▶ [Problem details]
Set down each line from the start of the material exactly, please, up to and including the one that contains "- Current version".

▶ [Records shown]

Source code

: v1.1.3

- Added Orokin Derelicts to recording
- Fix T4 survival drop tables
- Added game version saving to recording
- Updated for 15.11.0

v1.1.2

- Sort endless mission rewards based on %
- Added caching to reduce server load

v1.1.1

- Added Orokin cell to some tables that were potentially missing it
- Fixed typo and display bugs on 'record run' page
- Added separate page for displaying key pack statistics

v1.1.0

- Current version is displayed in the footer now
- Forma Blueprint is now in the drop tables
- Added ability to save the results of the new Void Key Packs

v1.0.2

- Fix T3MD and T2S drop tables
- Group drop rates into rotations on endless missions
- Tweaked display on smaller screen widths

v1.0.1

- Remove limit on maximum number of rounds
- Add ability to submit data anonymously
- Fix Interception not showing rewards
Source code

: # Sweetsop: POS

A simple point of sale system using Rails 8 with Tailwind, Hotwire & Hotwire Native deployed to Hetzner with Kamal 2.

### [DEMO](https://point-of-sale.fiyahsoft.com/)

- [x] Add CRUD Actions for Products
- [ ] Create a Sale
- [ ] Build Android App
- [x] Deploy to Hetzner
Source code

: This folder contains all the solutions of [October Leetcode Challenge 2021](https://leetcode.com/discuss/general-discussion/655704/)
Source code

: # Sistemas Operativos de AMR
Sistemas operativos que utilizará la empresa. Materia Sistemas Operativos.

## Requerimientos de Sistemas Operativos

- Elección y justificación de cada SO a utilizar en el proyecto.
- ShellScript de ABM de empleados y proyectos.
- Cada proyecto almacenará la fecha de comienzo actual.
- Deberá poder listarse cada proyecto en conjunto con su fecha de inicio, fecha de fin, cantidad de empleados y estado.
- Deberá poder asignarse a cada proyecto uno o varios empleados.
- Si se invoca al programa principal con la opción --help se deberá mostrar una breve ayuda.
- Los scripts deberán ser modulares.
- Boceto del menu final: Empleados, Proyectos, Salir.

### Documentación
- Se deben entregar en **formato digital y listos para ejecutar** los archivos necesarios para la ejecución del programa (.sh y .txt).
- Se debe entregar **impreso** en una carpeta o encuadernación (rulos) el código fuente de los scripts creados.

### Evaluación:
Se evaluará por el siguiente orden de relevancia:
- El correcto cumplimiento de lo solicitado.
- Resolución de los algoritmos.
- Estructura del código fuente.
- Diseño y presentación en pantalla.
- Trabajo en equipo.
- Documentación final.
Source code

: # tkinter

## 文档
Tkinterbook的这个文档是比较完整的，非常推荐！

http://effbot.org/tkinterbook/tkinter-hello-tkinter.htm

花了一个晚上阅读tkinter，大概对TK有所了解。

▶ [Result]
Source code

: v1.1.3

- Added Orokin Derelicts to recording
- Fix T4 survival drop tables
- Added game version saving to recording
- Updated for 15.11.0

v1.1.2

- Sort endless mission rewards based on %
- Added caching to reduce server load

v1.1.1

- Added Orokin cell to some tables that were potentially missing it
- Fixed typo and display bugs on 'record run' page
- Added separate page for displaying key pack statistics

v1.1.0

- Current version is displayed in the footer now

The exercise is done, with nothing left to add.